Where’s Waldo?

I first learned about Waldensians in a class on the Middle Ages. In the centuries before the Reformation took place, some Christians in Europe resented the wealth and ostentation of the Catholic Church—the only show in town. In response the Waldensians preached a radical simplicity, including poverty. The established church, enamored of plutocracy and power, didn’t appreciate this challenge. To the average peasant, I suspect, the sincerity of the Waldensians was a bit more obvious than those who represented an institution enamored of its stature. When Catholicism learned about Waldensians and their imitation of Jesus’ lifestyle they did what came naturally. They killed them. Accusing those who insisted on helping the poor and needy of heresy gave the justification to the church’s decision to eliminate them.

What occasioned the most surprise, as I was recently reading about them again, was the discovery that the Waldensians still exist. The church has often been thorough in its elimination of those who cross it (note the antics of Rick Santorum), but somehow some Waldensians managed to live on through the persecutions of the trials of heresy. Yet the church still likes to bluster and condemn many to Hell, even if just metaphorically. I must admit that such posturing worries me. It is not in vain that the church has frequently insinuated itself into politics. Anyone who has been awake in America since the 1980’s can’t have helped but to have noticed.

Ironically, the three major monotheistic traditions began as counter-cultural movements. Once the religions gained political power the oppression of others began, thus starting the cycle all over again. The Waldensians are an excellent paradigm of what occurs when a religious body attains too much power. Heresy is so dangerous because it highlights hypocrisy. Claiming divine sanction for human weakness is a charade easily understood by those who take the time to watch closely. The revisionist history of America that we hear presidential hopefuls espousing are warning signs. The church may not have reached all the Waldensians in the Dark Ages, but it still keeps on trying. Fortunately the followers of Peter Waldo are sometimes hard to find.

5 thoughts on “Where’s Waldo?

  1. Funny that you think the church is so powerful. From inside organized religion looking out, the pews are empty and it feels like the barbarians are at the gates. It’s no longer the fifties when “everybody” went to church. Now when I venture out on the streets of suburbia on a Sunday morning, I pretty much have the road to myself, except for the joggers and bikers who are not on their way to a service. Churches everywhere are closing down – even the Crystal Cathedral is shutting its door. I have a lot of friends who go to church, but the non-churched, even in my own circle, outnumber me. Could it be that you are remembering the “good old days” of Christianity in America and projecting them onto today’s much reduced collective congregation. And what you have to fear from Santorum is beyond me. Romney’s walking all over him (even though it’s an expensive walk), so what’s wrong with Santorum giving voice to an insignificant minority like Evangelicals. If Mr. Santorum is striking a chord in America, you’re going to have to look further than Evangelicals, because there’s not enough of us to elect anybody.

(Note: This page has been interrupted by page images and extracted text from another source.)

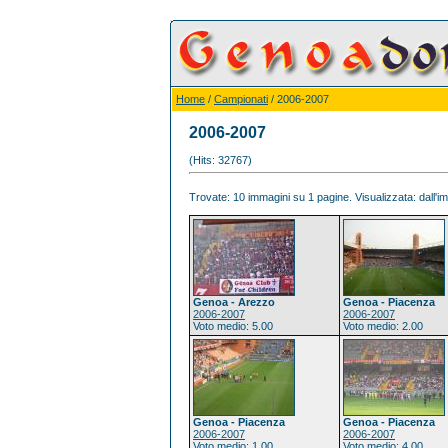
Home
/
Campionati
/ 2006-2007
2006-2007
(Hits: 32767)
Trovate: 10 immagini su 1 pagine. Visualizzata: dall'im
Genoa - Arezzo
Genoa - Piacenza
2006-2007
2006-2007
Voto medio: 5.00
Voto medio: 2.00
Genoa - Piacenza
Genoa - Piacenza
2006-2007
2006-2007
Voto medio: 1.00
Voto medio: 4.00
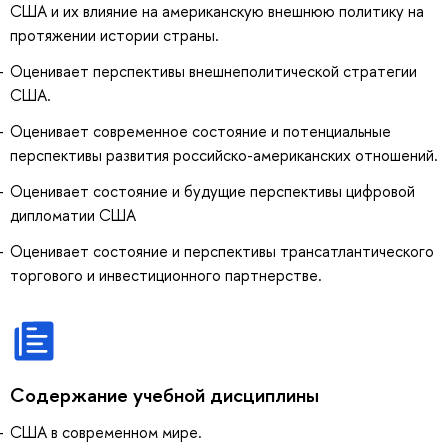
США и их влияние на американскую внешнюю политику на
протяжении истории страны.
Оценивает перспективы внешнеполитической стратегии
США.
Оценивает современное состояние и потенциальные
перспективы развития российско-американских отношений.
Оценивает состояние и будущие перспективы цифровой
дипломатии США
Оценивает состояние и перспективы трансатлантического
торгового и инвестиционного партнерстве.
Содержание учебной дисциплины
США в современном мире.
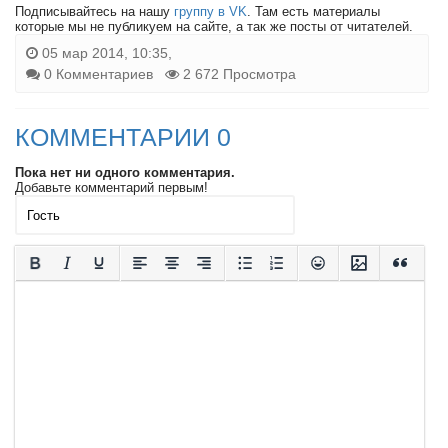
Подписывайтесь на нашу
группу в VK
. Там есть материалы
которые мы не публикуем на сайте, а так же посты от читателей.
05 мар 2014, 10:35,
0 Комментариев
2 672 Просмотра
КОММЕНТАРИИ 0
Пока нет ни одного комментария.
Добавьте комментарий первым!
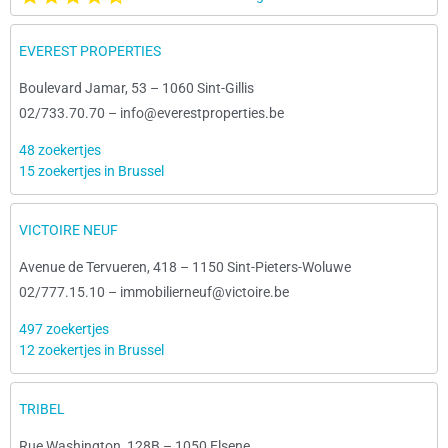
EVEREST PROPERTIES
Boulevard Jamar, 53
–
1060 Sint-Gillis
02/733.70.70
–
info@everestproperties.be
48 zoekertjes
15 zoekertjes in Brussel
VICTOIRE NEUF
Avenue de Tervueren, 418
–
1150 Sint-Pieters-Woluwe
02/777.15.10
–
immobilierneuf@victoire.be
497 zoekertjes
12 zoekertjes in Brussel
TRIBEL
Rue Washington, 128B
–
1050 Elsene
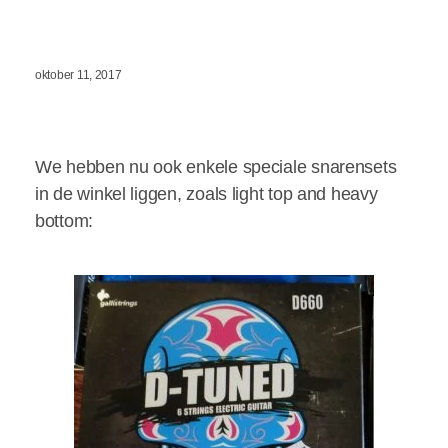
oktober 11, 2017
We hebben nu ook enkele speciale snarensets
in de winkel liggen, zoals light top and heavy
bottom:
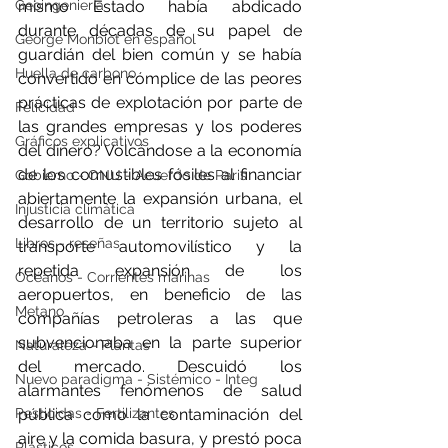
Geoingeniería
mismo Estado había abdicado 
durante décadas de su papel de 
George Monbiot en español
guardián del bien común y se había 
Huella de carbono
convertido en cómplice de las peores 
prácticas de explotación por parte de 
Felicidad
las grandes empresas y los poderes 
Gráficos explicativos
del dinero? Volcándose a la economía 
de los comustibles fósiles al financiar 
Gobierno - ONU - Acuerdo de Paris
abiertamente la expansión urbana, el 
Injusticia climática
desarrollo de un territorio sujeto al 
Libros - reseñas
transporte automovilístico y la 
repetida expansión de los 
Océanos - Corrientes marinas
aeropuertos, en beneficio de las 
Metano
compañías petroleras a las que 
subvencionaba en la parte superior 
Naturaleza - Plantas
del mercado. Descuidó los 
Nuevo paradigma - Sistémico - Integ
alarmantes fenómenos de salud 
Pesticidas - Fertilizantes
pública como la contaminación del 
aire y la comida basura, y prestó poca 
Plásticos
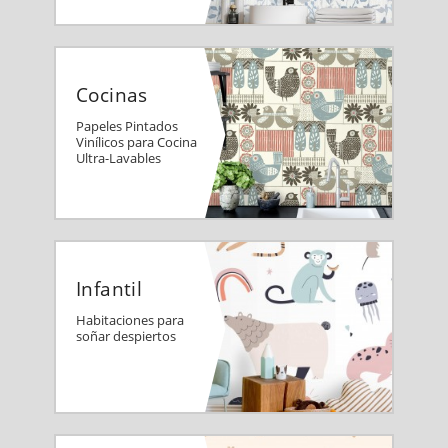
Cocinas
Papeles Pintados
Vinílicos para Cocina
Ultra-Lavables
Infantil
Habitaciones para
soñar despiertos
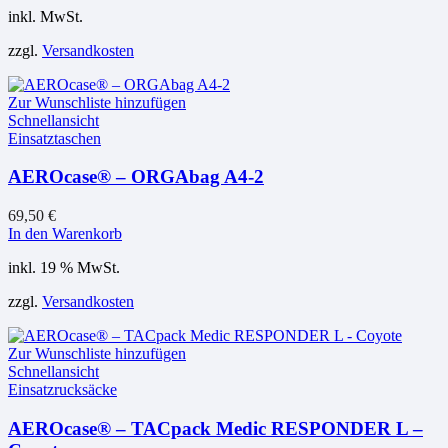
inkl. MwSt.
zzgl.
Versandkosten
Zur Wunschliste hinzufügen
Schnellansicht
Einsatztaschen
AEROcase® – ORGAbag A4-2
69,50
€
In den Warenkorb
inkl. 19 % MwSt.
zzgl.
Versandkosten
Zur Wunschliste hinzufügen
Schnellansicht
Einsatzrucksäcke
AEROcase® – TACpack Medic RESPONDER L –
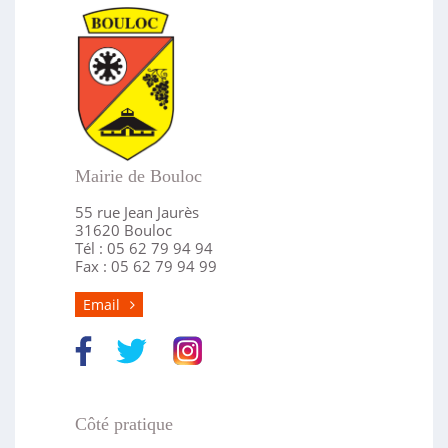
Mairie de Bouloc
55 rue Jean Jaurès
31620 Bouloc
Tél : 05 62 79 94 94
Fax : 05 62 79 94 99
Email
Côté pratique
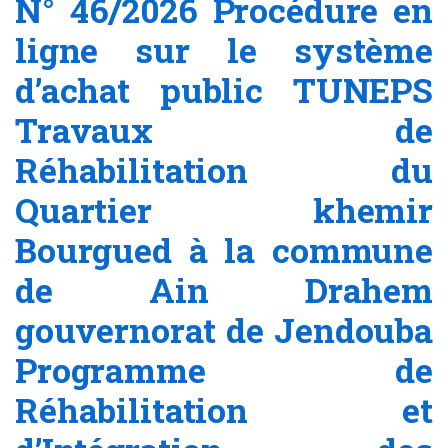
N° 46/2026 Procédure en
ligne sur le système
d’achat public TUNEPS
Travaux de
Réhabilitation du
Quartier khemir
Bourgued à la commune
de Ain Drahem
gouvernorat de Jendouba
Programme de
Réhabilitation et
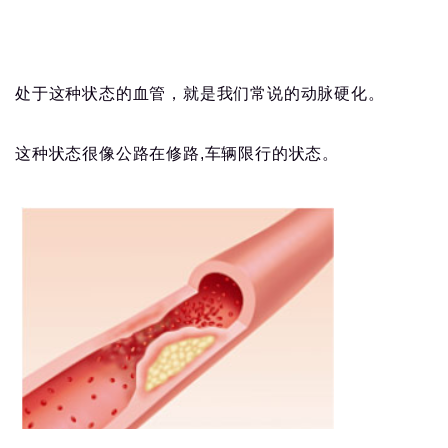
处于这种状态的血管，就是我们常说的动脉硬化。
这种状态很像公路在修路,车辆限行的状态。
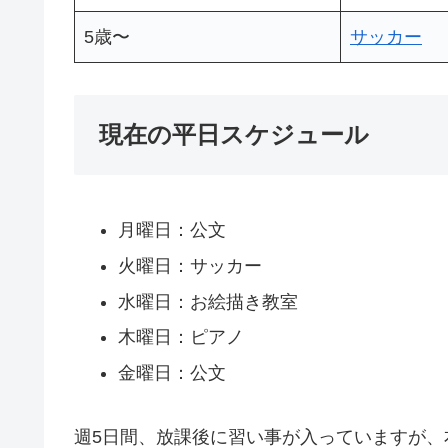
5歳〜
サッカー
現在の平日スケジュール
月曜日：公文
火曜日：サッカー
水曜日：お絵描き教室
木曜日：ピアノ
金曜日：公文
週5日間、放課後に習い事が入っていますが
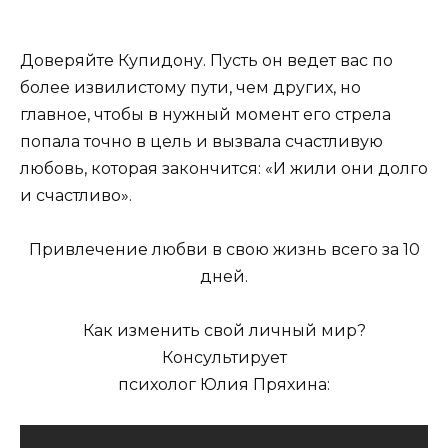
Доверяйте Купидону. Пусть он ведет вас по
более извилистому пути, чем других, но
главное, чтобы в нужный момент его стрела
попала точно в цель и вызвала счастливую
любовь, которая закончится: «И жили они долго
и счастливо».
Привлечение любви в свою жизнь всего за 10
дней.
Как изменить свой личный мир?
Консультирует
психолог Юлия Пряхина:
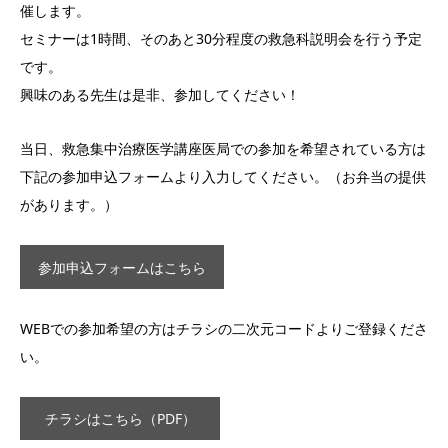
催します。
セミナーは1時間、そのあと30分程度の救急科説明会を行う予定
です。
興味のある先生は是非、参加してください！
当日、救急集中治療医学講座医局での参加を希望されている方は
下記の参加申込フォームより入力してください。（お弁当の提供
があります。）
参加申込フォームはこちら
WEBでの参加希望の方はチラシの二次元コードよりご登録くださ
い。
チラシはこちら（PDF）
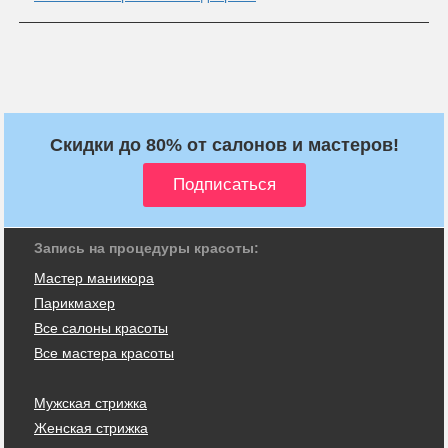
Скидки до 80% от салонов и мастеров!
Запись на процедуры красоты:
Мастер маникюра
Парикмахер
Все салоны красоты
Все мастера красоты
Мужская стрижка
Женская стрижка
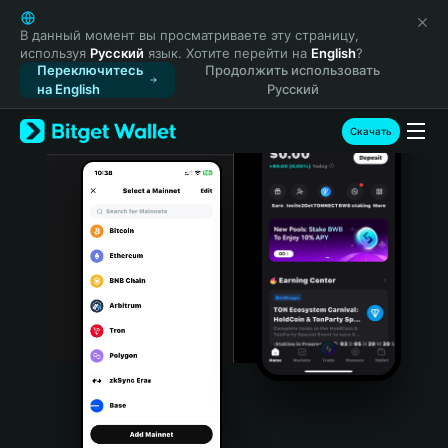
English
日本語
В данный момент вы просматриваете эту страницу,
используя
Русский
язык. Хотите перейти на
English
?
Tiếng Việt
Переключитесь
Продолжить использовать
Русский
на English
Русский
Español (Latinoamérica)
Türkçe
Скачать
Italiano
Français
Deutsch
简体中文
繁體中文
Português (Portugal)
Bahasa Indonesia
ภาษาไทย
हिन्दी
বাংলা
Español
Português (Brasil)
Español (Argentina)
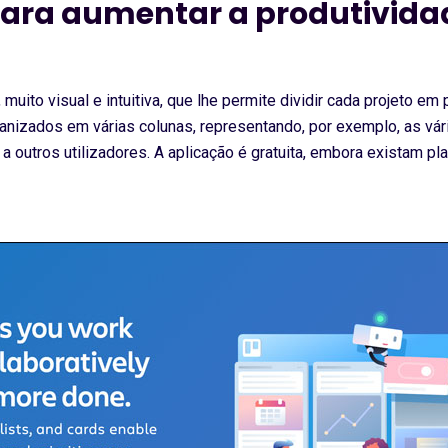
para aumentar a produtivida
muito visual e intuitiva, que lhe permite dividir cada projeto em
anizados em várias colunas, representando, por exemplo, as vár
s a outros utilizadores. A aplicação é gratuita, embora existam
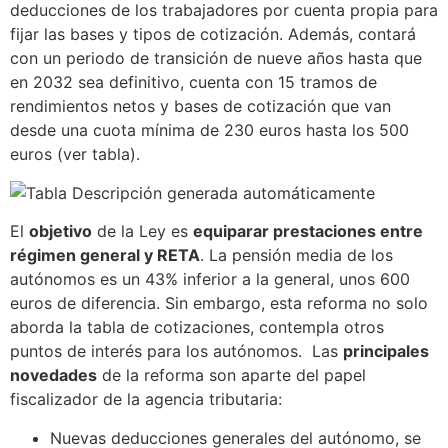
deducciones de los trabajadores por cuenta propia para
fijar las bases y tipos de cotización. Además, contará
con un periodo de transición de nueve años hasta que
en 2032 sea definitivo, cuenta con 15 tramos de
rendimientos netos y bases de cotización que van
desde una cuota mínima de 230 euros hasta los 500
euros (ver tabla).
El
objetivo
de la Ley es
equiparar prestaciones entre
régimen general y RETA
. La pensión media de los
autónomos es un 43% inferior a la general, unos 600
euros de diferencia. Sin embargo, esta reforma no solo
aborda la tabla de cotizaciones, contempla otros
puntos de interés para los autónomos. Las
principales
novedades
de la reforma son aparte del papel
fiscalizador de la agencia tributaria:
Nuevas deducciones generales del autónomo, se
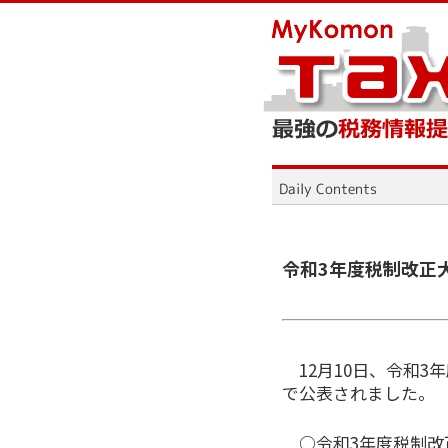
令和3年度税制改正
12月10日、令和3
で公表されました。
○令和3年度税制改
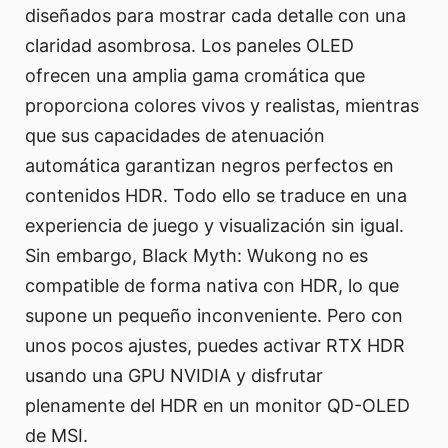
diseñados para mostrar cada detalle con una
claridad asombrosa. Los paneles OLED
ofrecen una amplia gama cromática que
proporciona colores vivos y realistas, mientras
que sus capacidades de atenuación
automática garantizan negros perfectos en
contenidos HDR. Todo ello se traduce en una
experiencia de juego y visualización sin igual.
Sin embargo, Black Myth: Wukong no es
compatible de forma nativa con HDR, lo que
supone un pequeño inconveniente. Pero con
unos pocos ajustes, puedes activar RTX HDR
usando una GPU NVIDIA y disfrutar
plenamente del HDR en un monitor QD-OLED
de MSI.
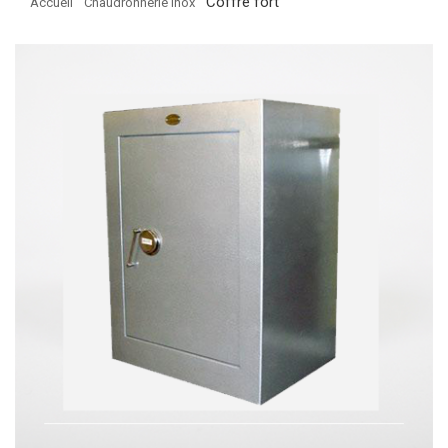
Coffre fort
Accueil
Chaudronnerie inox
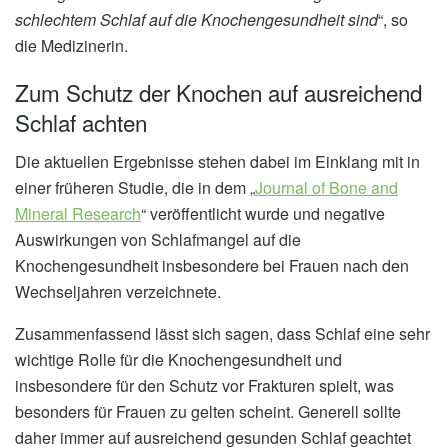
schlechtem Schlaf auf die Knochengesundheit sind
“, so
die Medizinerin.
Zum Schutz der Knochen auf ausreichend
Schlaf achten
Die aktuellen Ergebnisse stehen dabei im Einklang mit in
einer früheren Studie, die in dem „
Journal of Bone and
Mineral Research
“ veröffentlicht wurde und negative
Auswirkungen von Schlafmangel auf die
Knochengesundheit insbesondere bei Frauen nach den
Wechseljahren verzeichnete.
Zusammenfassend lässt sich sagen, dass Schlaf eine sehr
wichtige Rolle für die Knochengesundheit und
insbesondere für den Schutz vor Frakturen spielt, was
besonders für Frauen zu gelten scheint. Generell sollte
daher immer auf ausreichend gesunden Schlaf geachtet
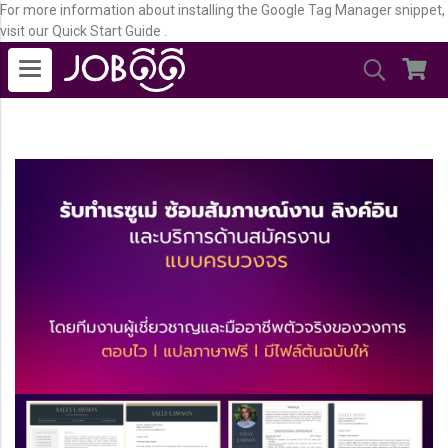
For more information about installing the Google Tag Manager snippet,
visit our Quick Start Guide .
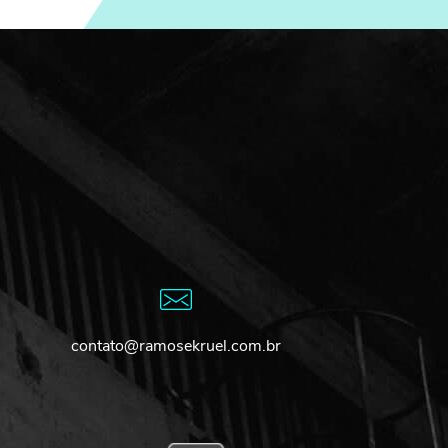
contato@ramosekruel.com.br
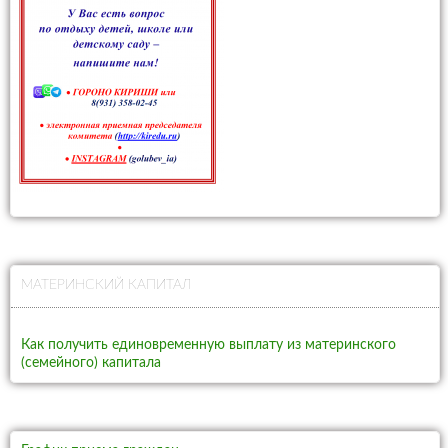
МАТЕРИНСКИЙ КАПИТАЛ
Как получить единовременную выплату из материнского
(семейного) капитала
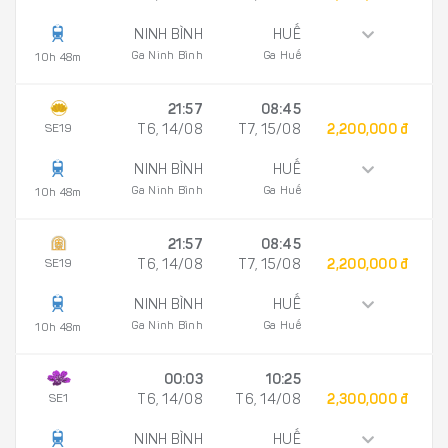
NINH BÌNH
HUẾ
Ga Ninh Bình
Ga Huế
10h 48m
21:57
08:45
SE19
T6, 14/08
T7, 15/08
2,200,000 đ
NINH BÌNH
HUẾ
Ga Ninh Bình
Ga Huế
10h 48m
21:57
08:45
SE19
T6, 14/08
T7, 15/08
2,200,000 đ
NINH BÌNH
HUẾ
Ga Ninh Bình
Ga Huế
10h 48m
00:03
10:25
SE1
T6, 14/08
T6, 14/08
2,300,000 đ
NINH BÌNH
HUẾ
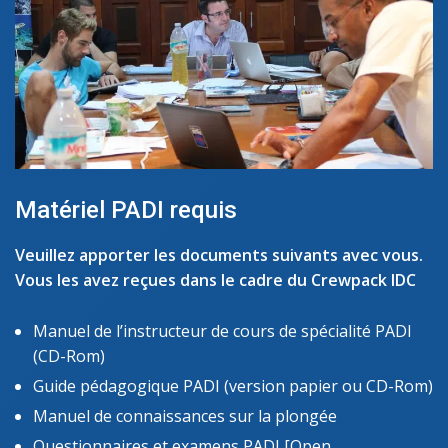
Matériel PADI requis
Veuillez apporter les documents suivants avec vous.
Vous les avez reçues dans le cadre du Crewpack IDC
Manuel de l’instructeur de cours de spécialité PADI
(CD-Rom)
Guide pédagogique PADI (version papier ou CD-Rom)
Manuel de connaissances sur la plongée
Questionnaires et examens PADI [Open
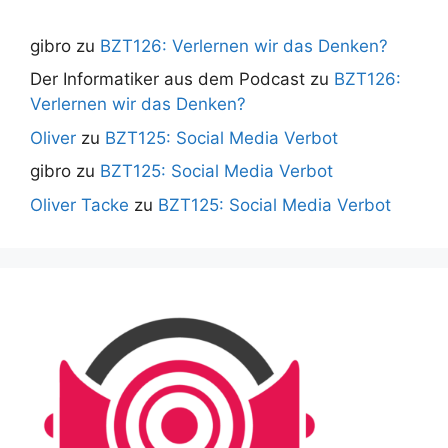
gibro
zu
BZT126: Verlernen wir das Denken?
Der Informatiker aus dem Podcast
zu
BZT126:
Verlernen wir das Denken?
Oliver
zu
BZT125: Social Media Verbot
gibro
zu
BZT125: Social Media Verbot
Oliver Tacke
zu
BZT125: Social Media Verbot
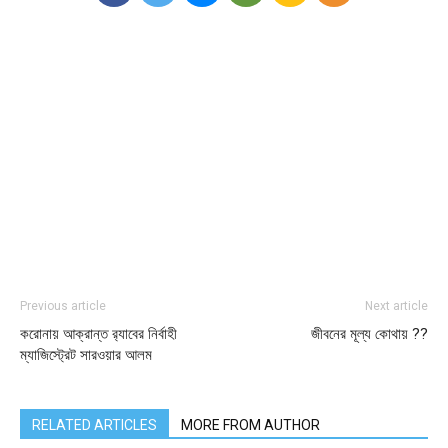
Previous article
Next article
করোনায় আক্রান্ত র‌্যাবের নির্বাহী
জীবনের মূল্য কোথায় ??
ম্যাজিস্ট্রেট সারওয়ার আলম
RELATED ARTICLES
MORE FROM AUTHOR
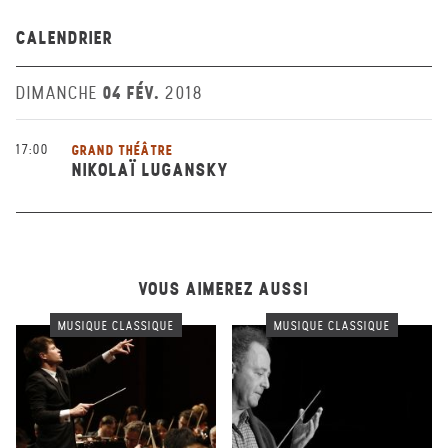
CALENDRIER
04 FÉV.
DIMANCHE
2018
17:00
GRAND THÉÂTRE
NIKOLAÏ LUGANSKY
VOUS AIMEREZ AUSSI
MUSIQUE CLASSIQUE
MUSIQUE CLASSIQUE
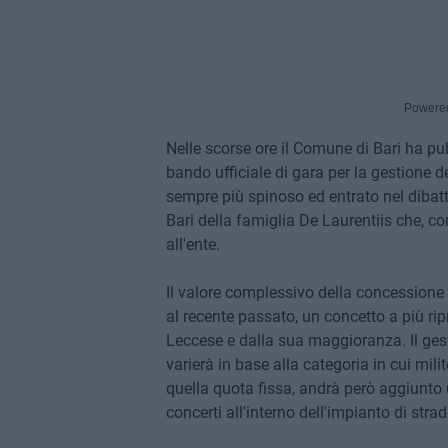
Powere
Nelle scorse ore il Comune di Bari ha pubb
bando ufficiale di gara per la gestione d
sempre più spinoso ed entrato nel dibattit
Bari della famiglia De Laurentiis che, 
all'ente.
Il valore complessivo della concessione è 
al recente passato, un concetto a più ri
Leccese e dalla sua maggioranza. Il ge
varierà in base alla categoria in cui mili
quella quota fissa, andrà però aggiunto 
concerti all'interno dell'impianto di stra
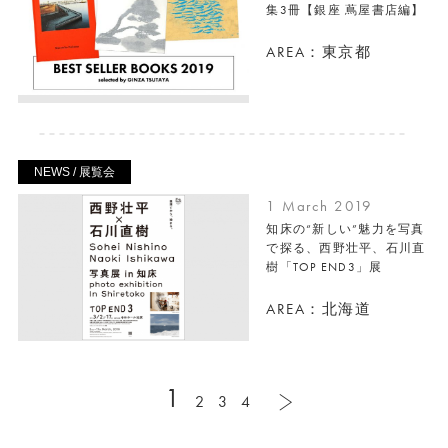
集3冊【銀座 蔦屋書店編】
AREA：東京都
NEWS / 展覧会
1 March 2019
知床の“新しい”魅力を写真
で探る、西野壮平、石川直
樹「TOP END3」展
AREA：北海道
1
2
3
4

    • I disagree, in North Texas, the first question anyone asks is what church you attend. If you get a chance watch the ABC tv show “GCB”. It may be satire, but it is quite close to reality in my world. The thing I find scary is not a church on every corner, but the opinion of one church over another. If you are not a conservative republican fundamentalist, you are a baby killing commie. There are no Democratic Christians here!
      Of course there are exceptions 🙂


  2. I guess I’m going to have to find you and introduce you to my circle of friends. I’m like their token conservative. I’m frequently schooled on the heartlessness of conservatism, but I have a hard time squaring that with who I know I am. I have great compassion for people, for the issues they face and their problems. At the same time I am a student of history and am passionate about our Constitution and Bill of Rights. I recently joked with one of my liberal buddies and said Conservatives were like the parents of the nation. Sure we’d like everyone to get everything they want and to get it for free – the parents are just wondering who’s going to pay for it.


    • I would love that 🙂 I really am moderate, but sadly where I live, north of Dallas, that is worse than liberal(not literally, I’m joking). Life is so not black and white you know, I try appreciate what everyone has to say, and admittedly, my opinions may change depending on my situation in life. I hope you and your family have a wonderful Easter, I am going to follow your blog, btw my real name is Jenny.